*Provided text*.
>>

Patricof Co, the advisory shop that has spent ten years collecting investment checks from professional athletes, announced Tuesday it is partnering with L Catterton to formalize what had been an informal clearing house into a structured fund vehicle. The arrangement gives roughly 200 active and retired athletes—mostly NFL, NBA, and international soccer—access to L Catterton's consumer and retail dealflow, while L Catterton gains a roster of operating partners who can text a brand president at 11pm and get a call back.
Patricof Co was founded by Mark Patricof, who previously ran talent at CAA Sports, and has operated as a hybrid wealth manager and deal syndicate. Athletes write checks ranging from $50,000 to low seven figures into SPVs Patricof assembles around specific opportunities—previous deals include a protein bar company, a menswear brand, and a minority stake in a European second-division soccer club. The new structure consolidates that ad hoc model into a standing commitment with L Catterton, which manages $35 billion and is partly owned by LVMH. Athletes will now co-invest alongside L Catterton's flagship funds rather than forming one-off vehicles.
The timing is deliberate. Athlete investing has moved from novelty to infrastructure. Serena Williams runs Serena Ventures with over $111 million under management. Kevin Durant's Thirty Five Ventures is a lead investor in Postmates, Coinbase, and Overtime. LeBron James and Maverick Carter's SpringHill Company sold a minority stake to RedBird Capital and Epic Games in 2021 at a $725 million valuation. What Patricof is doing is different—not building a standalone GP, but embedding athletes as LPs and strategic advisors inside an existing institutional platform. The value to L Catterton is access: athletes can open doors at leagues, negotiate naming rights, and pressure-test product-market fit in ways a traditional operating partner cannot. The value to athletes is deal selection at scale and the removal of manager risk.

<<

*Work item*. Continue the article on the Patricof Co partnership with L Catterton from where it stops.

*Data extract*.
>>

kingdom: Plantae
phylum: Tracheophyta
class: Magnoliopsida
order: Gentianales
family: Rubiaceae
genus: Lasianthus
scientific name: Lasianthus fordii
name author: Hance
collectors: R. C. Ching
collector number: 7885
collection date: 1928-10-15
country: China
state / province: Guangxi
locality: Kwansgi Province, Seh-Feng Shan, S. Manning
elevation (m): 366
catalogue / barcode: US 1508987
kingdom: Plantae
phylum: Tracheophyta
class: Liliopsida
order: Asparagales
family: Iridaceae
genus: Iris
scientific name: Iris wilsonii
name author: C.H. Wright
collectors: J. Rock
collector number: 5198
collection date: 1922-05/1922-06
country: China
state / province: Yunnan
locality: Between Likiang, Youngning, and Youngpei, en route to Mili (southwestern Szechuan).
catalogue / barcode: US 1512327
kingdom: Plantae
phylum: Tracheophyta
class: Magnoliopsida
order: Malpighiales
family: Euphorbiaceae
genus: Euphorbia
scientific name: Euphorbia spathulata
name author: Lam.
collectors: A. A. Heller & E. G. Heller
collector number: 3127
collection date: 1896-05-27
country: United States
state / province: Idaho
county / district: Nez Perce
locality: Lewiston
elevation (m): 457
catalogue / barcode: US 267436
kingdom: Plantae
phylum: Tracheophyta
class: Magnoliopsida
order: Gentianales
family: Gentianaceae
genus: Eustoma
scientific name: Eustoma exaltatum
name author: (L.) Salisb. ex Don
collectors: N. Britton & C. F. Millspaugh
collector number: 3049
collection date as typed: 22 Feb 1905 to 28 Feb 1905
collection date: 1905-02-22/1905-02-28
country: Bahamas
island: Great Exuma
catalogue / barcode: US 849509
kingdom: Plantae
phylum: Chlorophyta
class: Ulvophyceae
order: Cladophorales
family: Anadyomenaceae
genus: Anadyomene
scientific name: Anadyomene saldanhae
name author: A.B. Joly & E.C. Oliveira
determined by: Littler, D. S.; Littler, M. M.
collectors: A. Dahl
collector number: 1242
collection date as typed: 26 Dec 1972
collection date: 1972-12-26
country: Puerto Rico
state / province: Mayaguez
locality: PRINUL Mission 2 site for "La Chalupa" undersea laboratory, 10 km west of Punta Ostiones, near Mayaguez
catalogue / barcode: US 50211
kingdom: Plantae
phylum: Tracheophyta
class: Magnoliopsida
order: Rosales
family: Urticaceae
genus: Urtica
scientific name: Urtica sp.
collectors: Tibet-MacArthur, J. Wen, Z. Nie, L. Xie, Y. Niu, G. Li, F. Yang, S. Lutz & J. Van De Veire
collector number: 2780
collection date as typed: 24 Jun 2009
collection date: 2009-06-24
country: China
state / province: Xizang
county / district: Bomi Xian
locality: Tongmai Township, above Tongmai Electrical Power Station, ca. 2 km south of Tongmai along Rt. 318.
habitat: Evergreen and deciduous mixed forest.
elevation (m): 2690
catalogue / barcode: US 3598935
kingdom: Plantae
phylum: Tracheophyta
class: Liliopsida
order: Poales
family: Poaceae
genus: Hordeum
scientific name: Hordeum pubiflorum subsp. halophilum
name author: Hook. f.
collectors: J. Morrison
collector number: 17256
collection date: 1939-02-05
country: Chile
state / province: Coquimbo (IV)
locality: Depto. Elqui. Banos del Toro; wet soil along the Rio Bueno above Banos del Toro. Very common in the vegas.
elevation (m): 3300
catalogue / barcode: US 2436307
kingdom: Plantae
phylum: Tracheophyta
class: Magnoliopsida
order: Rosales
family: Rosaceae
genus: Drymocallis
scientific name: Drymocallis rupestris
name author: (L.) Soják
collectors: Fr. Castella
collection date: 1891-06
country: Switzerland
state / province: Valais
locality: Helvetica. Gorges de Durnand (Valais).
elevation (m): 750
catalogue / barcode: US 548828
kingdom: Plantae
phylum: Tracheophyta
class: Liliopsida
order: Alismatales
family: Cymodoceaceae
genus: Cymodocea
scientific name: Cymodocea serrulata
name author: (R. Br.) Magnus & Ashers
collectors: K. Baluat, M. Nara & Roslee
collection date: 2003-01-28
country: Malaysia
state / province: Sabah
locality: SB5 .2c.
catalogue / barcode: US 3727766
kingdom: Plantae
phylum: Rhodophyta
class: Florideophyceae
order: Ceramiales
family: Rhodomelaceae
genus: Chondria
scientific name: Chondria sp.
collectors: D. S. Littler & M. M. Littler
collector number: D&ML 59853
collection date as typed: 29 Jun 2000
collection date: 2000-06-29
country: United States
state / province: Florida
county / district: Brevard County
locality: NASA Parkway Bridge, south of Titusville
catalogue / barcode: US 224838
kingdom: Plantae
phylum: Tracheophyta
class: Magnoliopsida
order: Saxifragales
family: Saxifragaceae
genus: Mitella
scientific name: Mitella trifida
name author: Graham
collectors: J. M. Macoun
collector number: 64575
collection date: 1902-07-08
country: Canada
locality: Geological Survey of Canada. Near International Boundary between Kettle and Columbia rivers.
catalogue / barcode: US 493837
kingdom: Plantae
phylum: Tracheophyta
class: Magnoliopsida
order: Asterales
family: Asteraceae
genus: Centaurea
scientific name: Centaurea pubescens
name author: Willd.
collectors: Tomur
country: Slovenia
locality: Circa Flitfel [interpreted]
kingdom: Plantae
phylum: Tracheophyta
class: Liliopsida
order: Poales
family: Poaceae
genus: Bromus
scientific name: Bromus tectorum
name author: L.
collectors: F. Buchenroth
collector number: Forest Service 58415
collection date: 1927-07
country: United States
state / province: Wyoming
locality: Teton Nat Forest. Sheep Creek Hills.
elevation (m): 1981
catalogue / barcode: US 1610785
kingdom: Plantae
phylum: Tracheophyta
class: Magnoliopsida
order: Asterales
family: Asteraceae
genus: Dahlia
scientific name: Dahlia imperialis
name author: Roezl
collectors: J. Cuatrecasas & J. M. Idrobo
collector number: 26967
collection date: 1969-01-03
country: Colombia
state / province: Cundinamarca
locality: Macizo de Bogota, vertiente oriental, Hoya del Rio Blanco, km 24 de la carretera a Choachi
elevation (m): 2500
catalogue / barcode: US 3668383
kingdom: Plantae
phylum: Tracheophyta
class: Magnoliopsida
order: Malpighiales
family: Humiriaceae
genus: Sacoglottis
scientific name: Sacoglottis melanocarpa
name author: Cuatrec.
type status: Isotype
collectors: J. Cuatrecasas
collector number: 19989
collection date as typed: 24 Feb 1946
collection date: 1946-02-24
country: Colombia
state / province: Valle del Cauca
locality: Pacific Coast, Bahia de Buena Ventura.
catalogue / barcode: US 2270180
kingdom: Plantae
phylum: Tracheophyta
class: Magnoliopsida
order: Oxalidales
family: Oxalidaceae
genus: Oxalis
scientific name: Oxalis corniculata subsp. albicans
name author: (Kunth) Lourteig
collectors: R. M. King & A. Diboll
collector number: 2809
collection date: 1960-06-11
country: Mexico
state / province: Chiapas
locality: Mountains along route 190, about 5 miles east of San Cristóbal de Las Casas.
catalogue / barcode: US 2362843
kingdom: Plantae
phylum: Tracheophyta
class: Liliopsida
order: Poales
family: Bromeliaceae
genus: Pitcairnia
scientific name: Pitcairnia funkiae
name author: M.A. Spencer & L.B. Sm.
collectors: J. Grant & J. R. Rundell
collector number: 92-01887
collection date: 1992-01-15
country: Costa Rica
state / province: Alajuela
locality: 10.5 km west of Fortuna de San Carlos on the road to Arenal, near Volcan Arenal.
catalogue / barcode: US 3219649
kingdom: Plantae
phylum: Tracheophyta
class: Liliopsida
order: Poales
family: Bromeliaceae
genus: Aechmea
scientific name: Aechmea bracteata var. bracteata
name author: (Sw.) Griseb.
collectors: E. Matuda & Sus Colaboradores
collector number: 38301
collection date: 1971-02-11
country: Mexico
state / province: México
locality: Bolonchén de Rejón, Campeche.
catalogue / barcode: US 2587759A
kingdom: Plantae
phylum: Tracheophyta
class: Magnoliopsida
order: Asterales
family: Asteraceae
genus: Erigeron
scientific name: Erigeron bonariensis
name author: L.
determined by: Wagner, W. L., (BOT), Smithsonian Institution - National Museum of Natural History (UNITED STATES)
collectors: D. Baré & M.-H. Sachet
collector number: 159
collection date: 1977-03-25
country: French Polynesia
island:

<<

*Expected answer*.
L Catterton's portfolio skews consumer: Cholula hot sauce, Sweaty Betty, rag & bone, Birkenstock. The athlete roster plugs directly into those brands' target demos. An NBA player posting a Birkenstock campaign on Instagram is worth more than the post itself; it is signal to other athletes, to stylists, to the 22-year-old who wants to dress like the backup point guard. Patricof Co has been running this play manually for years—now it runs through a $35 billion machine with exits.
The structure also solves a persistent problem in athlete wealth management: the boredom tax. High-net-worth athletes are pitched constantly, mostly by people with no track record, selling access to deals that do not exist or companies that should not. Patricof Co's model pre-screened opportunities and required co-investment from the firm itself. The L Catterton partnership extends that filter: athletes are buying into funds that institutional allocators have already underwritten, with governance and reporting that meet family-office standards.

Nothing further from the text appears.